Japan Inflation Rises Slightly


Japan’s inflation rose at the slowest pace in seven months in November as oil and commodity costs tumbled and the deepening recession weakened demand.

Consumer prices excluding fresh food rose 1 percent from a year earlier, less than 1.9 percent in October, the statistics bureau said today in Tokyo. The median estimate of 36 economists surveyed by Bloomberg News was for 1.1 percent.

Costs of fuel and commodities, which drove inflation to a decade high last quarter, are plunging amid a global slowdown. A deepening recession at home is also eroding demand, increasing the risk the world’s second-largest economy may slip into deflation next year, analysts say.

The yen traded at 90.45 per dollar at 8:36 a.m. in Tokyo from 90.46 before the report was published. Separate reports today showed the unemployment rate rose to 3.9 percent from 3.7 percent, job vacancies declined and households cut spending for a ninth month.
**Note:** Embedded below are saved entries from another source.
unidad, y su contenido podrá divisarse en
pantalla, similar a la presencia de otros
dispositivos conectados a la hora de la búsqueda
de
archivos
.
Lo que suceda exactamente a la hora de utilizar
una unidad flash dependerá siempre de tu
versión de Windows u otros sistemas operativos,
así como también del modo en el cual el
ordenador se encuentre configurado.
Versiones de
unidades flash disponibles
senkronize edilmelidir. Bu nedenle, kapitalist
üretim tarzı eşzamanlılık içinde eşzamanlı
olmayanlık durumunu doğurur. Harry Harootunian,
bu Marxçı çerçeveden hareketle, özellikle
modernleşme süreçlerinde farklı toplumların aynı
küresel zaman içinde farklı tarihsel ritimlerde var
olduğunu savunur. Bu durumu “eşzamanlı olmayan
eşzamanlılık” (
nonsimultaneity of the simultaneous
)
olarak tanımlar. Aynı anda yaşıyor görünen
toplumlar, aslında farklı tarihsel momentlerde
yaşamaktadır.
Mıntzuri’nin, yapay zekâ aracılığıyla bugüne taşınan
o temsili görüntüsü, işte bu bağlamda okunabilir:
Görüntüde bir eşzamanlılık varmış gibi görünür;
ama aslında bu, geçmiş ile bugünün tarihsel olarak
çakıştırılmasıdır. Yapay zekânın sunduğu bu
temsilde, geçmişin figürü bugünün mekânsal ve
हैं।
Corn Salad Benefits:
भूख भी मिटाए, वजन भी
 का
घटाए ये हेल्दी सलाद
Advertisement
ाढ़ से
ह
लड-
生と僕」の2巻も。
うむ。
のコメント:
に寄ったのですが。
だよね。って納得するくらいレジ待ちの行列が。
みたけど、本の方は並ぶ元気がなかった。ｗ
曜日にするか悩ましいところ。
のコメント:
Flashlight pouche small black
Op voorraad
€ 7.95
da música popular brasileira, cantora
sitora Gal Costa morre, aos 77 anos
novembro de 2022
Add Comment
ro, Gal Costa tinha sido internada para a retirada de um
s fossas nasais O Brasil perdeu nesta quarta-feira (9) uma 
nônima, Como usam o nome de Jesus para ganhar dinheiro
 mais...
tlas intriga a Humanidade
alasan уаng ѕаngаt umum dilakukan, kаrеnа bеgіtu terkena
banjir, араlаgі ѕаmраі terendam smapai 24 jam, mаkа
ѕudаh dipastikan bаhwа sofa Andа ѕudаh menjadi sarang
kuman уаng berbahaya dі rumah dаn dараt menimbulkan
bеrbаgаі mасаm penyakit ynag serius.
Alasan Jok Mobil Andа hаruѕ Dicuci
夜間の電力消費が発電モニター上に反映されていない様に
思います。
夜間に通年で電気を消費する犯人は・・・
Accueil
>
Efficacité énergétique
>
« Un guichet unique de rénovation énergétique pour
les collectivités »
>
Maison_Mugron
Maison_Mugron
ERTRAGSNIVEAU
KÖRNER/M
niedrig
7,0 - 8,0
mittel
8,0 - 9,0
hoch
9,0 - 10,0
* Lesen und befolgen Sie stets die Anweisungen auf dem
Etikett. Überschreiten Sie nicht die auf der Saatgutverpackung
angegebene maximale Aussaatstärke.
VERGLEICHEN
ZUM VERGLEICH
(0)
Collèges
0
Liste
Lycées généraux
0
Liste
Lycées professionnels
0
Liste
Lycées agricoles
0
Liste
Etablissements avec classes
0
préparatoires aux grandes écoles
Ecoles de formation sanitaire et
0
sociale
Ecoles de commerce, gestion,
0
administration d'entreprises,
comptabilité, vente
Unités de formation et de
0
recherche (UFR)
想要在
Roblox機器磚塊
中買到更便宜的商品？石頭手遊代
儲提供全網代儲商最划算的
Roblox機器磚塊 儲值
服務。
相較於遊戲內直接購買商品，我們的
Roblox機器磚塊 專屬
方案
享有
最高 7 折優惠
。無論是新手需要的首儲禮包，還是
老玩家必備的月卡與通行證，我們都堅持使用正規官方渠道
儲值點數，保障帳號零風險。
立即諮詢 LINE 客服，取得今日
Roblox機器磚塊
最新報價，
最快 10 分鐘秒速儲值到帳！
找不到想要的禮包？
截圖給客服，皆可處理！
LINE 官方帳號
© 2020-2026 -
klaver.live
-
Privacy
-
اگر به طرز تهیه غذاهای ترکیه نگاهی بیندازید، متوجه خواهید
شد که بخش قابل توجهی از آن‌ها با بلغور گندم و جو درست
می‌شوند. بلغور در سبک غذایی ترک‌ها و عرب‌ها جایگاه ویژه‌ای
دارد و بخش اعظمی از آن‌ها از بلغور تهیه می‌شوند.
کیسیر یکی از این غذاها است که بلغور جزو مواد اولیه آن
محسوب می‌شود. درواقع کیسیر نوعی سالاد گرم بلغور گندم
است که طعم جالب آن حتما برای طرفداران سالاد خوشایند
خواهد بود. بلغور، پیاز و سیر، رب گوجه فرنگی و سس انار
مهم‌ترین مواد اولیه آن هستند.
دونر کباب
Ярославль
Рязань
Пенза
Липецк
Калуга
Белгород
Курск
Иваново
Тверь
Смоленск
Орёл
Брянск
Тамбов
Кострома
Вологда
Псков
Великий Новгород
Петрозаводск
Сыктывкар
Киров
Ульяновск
Crude oil has lost more than 70 percent its value since exceeding $147 a barrel for the first time on July 11. The yen’s 19 percent surge against the dollar since September is also making imports cheaper.

Japanese retailers are competing to slash prices to lure cash-stripped consumers, who are pulling their purse strings as wage and job prospects deteriorate.

Other reports also show inflation is fading. Wholesale price gains slowed for a third month in November and costs companies pay for services slid for a second month. Bank of Japan Governor Masaaki Shirakawa said this week inflation will moderate in coming months. 

The central bank lowered the overnight lending rate on Dec. 19 to 0.1 percent and offered to buy commercial paper and more government bonds to pump cash into the economy. The bank has pledged to explore other measures to ease the credit shortage and counter the deepening global recession.

The so-called output gap, a measure of the balance between supply and demand in the economy, fell 1.1 percent in the three months ended September, a second quarter of contraction. Economists say the gap, an indicator of deflation, will widen next year as the recession deepens.

Consumer prices excluding food and energy were unchanged in November. Core prices in Tokyo, where one in 10 Japanese lives, rose 0.8 percent in December from a year earlier, after climbing 1.1 percent in November, today’s report showed. Price trends in the capital tend to indicate future changes in nationwide inflation.